──────── Source records

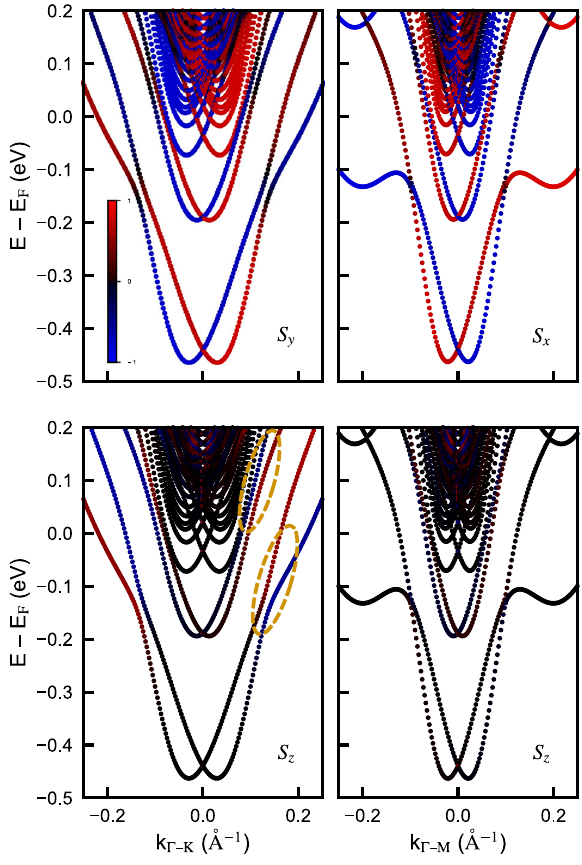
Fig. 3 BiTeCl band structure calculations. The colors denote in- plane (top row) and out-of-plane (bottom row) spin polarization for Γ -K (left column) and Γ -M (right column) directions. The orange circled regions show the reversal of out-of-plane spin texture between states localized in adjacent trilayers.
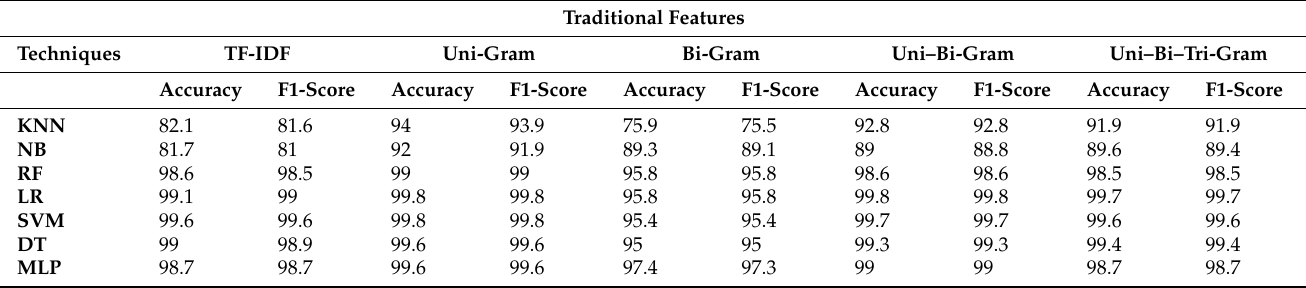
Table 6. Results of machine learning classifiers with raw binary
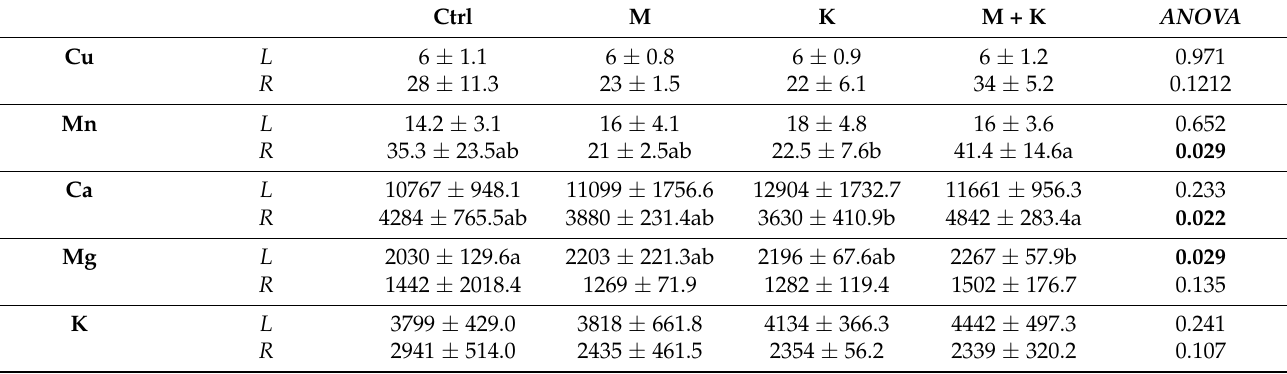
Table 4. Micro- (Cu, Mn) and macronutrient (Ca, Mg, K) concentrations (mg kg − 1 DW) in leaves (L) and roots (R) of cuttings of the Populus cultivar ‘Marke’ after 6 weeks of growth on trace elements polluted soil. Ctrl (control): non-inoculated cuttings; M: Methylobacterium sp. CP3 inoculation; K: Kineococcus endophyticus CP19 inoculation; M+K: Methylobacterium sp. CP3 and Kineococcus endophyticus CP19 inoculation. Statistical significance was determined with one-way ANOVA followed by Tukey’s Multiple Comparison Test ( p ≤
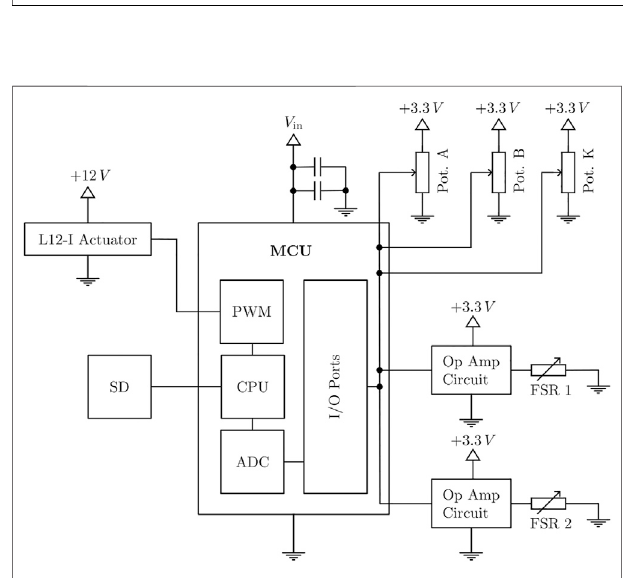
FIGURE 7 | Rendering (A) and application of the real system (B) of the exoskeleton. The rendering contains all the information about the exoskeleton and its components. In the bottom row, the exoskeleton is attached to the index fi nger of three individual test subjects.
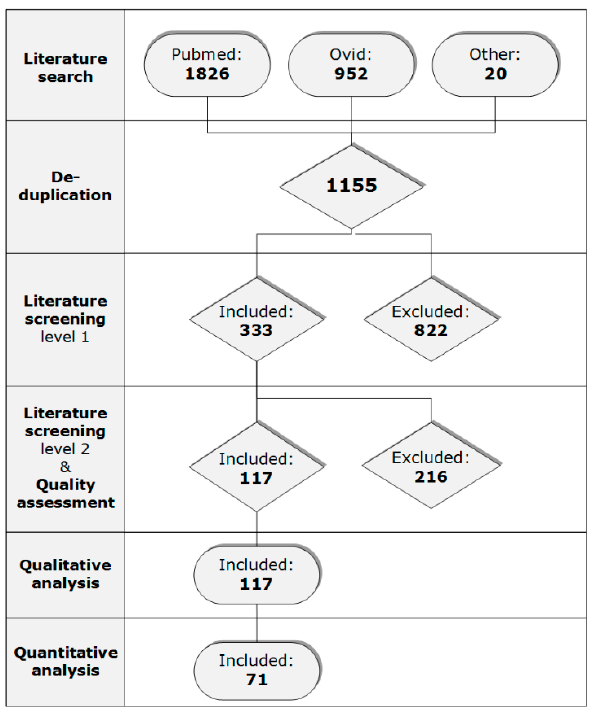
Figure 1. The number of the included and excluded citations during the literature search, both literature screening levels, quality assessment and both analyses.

────────────────

Using the records above, count the lines containing "bottom". Give no words besides the number.

## Final answer
2